Un formicaio. Avete presente un formicaio. Tante piccole formiche in fila, ognuno con la sua briciola di pane da portare nella dispensa. Il campo della Caritas, accanto alla chiesa parrocchiale di Pettino, un quartiere periferico (oggi si dice residenziale) dell’Aquila, sembrava un formicaio. Tutte persone vestite con abiti arrangiati, tute, scarpe da ginnastica, a volte qualche taglia in più. Tutta gente che è fuori casa, che vive grazie agli aiuti. Non più solo famiglie povere, che a fatica arrivano a fine mese. Tanta gente che con il terremoto ha perso molto, a cominciare dalla casa. Tutti in fila per prendere il detersivo, un sapone, lo spazzolino da denti, la carta igienica. Poi un’altra fila, pasta, pelati, tonno, carne in scatola, barattoli vari.
C’è anche chi si lamenta. Un pacco di penne quando si desideravano gli spaghetti. Poi quello dietro che invece riporta alla realtà. Lui non ha il gas e quindi si deve accontentare di scatolette varie. Le penne le gradirebbe molto, anche se non hanno la forma degli spaghetti, si accontenta del tonno. Piccoli grandi problemi quotidiani. Fortuna che di roba ce n’è tanta, per tutti. Qualsiasi richiesta viene soddisfatta, anche quella di un bambino che ha chiesto i colori per disegnare.
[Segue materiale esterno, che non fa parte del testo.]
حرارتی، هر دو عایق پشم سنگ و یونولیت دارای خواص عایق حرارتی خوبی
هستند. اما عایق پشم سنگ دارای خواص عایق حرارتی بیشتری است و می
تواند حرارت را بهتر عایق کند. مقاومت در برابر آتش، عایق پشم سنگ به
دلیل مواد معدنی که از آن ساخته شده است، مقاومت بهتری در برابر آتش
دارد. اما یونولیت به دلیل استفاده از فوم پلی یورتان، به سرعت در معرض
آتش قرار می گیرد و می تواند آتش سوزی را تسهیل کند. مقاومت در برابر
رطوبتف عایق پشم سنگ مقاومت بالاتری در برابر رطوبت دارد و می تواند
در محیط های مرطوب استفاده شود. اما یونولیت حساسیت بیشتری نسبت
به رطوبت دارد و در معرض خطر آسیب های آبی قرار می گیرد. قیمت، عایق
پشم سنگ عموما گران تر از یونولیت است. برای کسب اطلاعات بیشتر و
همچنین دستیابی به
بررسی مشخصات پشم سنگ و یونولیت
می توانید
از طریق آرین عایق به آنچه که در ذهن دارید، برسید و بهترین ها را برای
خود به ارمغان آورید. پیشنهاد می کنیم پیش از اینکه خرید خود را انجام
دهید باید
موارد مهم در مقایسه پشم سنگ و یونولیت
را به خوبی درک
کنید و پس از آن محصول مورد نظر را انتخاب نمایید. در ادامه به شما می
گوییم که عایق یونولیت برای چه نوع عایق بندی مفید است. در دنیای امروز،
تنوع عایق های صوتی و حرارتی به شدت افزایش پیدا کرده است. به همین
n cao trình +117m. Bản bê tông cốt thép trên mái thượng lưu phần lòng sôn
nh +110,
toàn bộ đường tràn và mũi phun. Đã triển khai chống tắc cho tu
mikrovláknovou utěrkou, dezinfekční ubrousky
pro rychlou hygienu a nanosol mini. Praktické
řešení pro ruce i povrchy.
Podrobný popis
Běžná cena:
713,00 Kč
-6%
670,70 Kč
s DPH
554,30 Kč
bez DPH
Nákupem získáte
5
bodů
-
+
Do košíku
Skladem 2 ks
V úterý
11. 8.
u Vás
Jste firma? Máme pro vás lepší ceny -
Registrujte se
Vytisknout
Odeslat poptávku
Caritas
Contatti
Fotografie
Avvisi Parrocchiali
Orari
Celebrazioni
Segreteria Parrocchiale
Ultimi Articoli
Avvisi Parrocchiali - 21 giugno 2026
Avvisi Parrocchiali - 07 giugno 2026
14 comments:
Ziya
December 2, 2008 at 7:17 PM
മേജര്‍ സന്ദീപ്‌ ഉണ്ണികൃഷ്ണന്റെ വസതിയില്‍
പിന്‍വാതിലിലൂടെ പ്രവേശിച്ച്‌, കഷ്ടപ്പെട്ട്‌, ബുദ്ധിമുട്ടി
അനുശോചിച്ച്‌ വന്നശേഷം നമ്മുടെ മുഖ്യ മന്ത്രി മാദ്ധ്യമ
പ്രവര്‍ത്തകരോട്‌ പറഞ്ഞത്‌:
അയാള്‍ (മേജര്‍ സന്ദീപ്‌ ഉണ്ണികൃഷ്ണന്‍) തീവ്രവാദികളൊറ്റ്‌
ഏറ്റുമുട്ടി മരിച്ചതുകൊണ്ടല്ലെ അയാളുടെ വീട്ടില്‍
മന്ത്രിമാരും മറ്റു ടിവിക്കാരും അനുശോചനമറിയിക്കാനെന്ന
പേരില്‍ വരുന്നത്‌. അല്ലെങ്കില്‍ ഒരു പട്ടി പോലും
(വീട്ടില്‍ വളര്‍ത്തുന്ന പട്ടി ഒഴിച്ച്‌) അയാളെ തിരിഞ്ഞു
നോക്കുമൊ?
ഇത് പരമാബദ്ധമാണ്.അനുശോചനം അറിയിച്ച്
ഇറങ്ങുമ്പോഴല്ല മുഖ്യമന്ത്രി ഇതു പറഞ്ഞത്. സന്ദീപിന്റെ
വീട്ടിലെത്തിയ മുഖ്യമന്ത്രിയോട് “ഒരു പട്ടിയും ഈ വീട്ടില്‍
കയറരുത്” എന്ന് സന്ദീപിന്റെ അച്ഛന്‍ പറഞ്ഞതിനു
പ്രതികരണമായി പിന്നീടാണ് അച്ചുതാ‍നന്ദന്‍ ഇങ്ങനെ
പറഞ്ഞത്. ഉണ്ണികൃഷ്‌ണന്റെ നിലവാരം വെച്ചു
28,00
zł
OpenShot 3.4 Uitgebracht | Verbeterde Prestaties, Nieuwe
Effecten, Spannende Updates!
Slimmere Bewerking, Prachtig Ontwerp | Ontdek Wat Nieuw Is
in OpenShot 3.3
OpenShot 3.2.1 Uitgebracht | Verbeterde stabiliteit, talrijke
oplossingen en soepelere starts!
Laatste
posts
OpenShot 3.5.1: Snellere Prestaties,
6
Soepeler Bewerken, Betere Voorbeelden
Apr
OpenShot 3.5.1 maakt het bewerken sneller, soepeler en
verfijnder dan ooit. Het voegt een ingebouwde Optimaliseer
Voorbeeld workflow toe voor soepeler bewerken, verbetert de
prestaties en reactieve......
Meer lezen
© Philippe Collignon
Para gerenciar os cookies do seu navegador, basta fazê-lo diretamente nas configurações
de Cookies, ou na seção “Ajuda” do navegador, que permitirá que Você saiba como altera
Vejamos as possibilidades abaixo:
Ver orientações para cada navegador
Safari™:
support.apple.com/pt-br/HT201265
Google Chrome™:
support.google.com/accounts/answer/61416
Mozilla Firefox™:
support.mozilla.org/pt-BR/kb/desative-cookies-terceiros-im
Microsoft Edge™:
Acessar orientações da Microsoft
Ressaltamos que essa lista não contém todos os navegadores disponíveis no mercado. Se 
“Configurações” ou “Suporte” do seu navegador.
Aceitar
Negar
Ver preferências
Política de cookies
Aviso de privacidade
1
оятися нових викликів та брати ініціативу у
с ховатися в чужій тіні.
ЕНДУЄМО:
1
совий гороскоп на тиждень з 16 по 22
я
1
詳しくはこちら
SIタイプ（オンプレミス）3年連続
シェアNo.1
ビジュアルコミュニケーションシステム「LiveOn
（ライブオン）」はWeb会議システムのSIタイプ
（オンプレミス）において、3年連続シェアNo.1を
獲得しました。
Tanta solidarietà, ma in mezzo a questa gente si tocca con mano l’estremo bisogno. Ho fatto anche pensieri cattivi. Hanno riaperto diversi supermercati, anche quelli cosiddetti a basso prezzo. Mi sono chiesto perché gente che non è povera non torna a comprare, a far girare l’economia, come si usa dire di questi tempi. E’ un volontario, Raffaele, a farmi notare che sono molti quelli che il lavoro l’hanno perso, quelli che non hanno ancora ricominciato. E poi cresce un senso di impotenza. Raffaele mi racconta che non è facile mettersi in fila e “chiedere”. Una sorta di elemosina. Un passaggio difficile, dice, soprattutto se fino a poco tempo prima ti permettevi il superfluo.
Un’altra lezione di vita. Un altro forte richiamo ad avere uno sguardo più attento alla realtà. Ti cascano addosso come mattoni in testa, più forti del terremoto. Scossoni alla tua vita. Io torno a casa e mangio, scegliendo tra penne e spaghetti. E non penso a chi soffre, a chi ha scoperto all’improvviso di essere “povero”.
Oggi altre scosse, dopo un paio di giorni in cui ci eravamo quasi riabituati alla normalità. 3.8 Richter, quanto basta per far riemergere in tanta gente l’incubo della notte del 6 aprile. Piccole scosse che portano tante persone a non voler rientrare nelle proprie abitazioni, nonostante che il 57% di quelle dove sono stati effettuati i sopralluoghi sono state dichiarate agibili. Io torno a casa, stasera gli spaghetti avranno un sapore diverso. Più umano.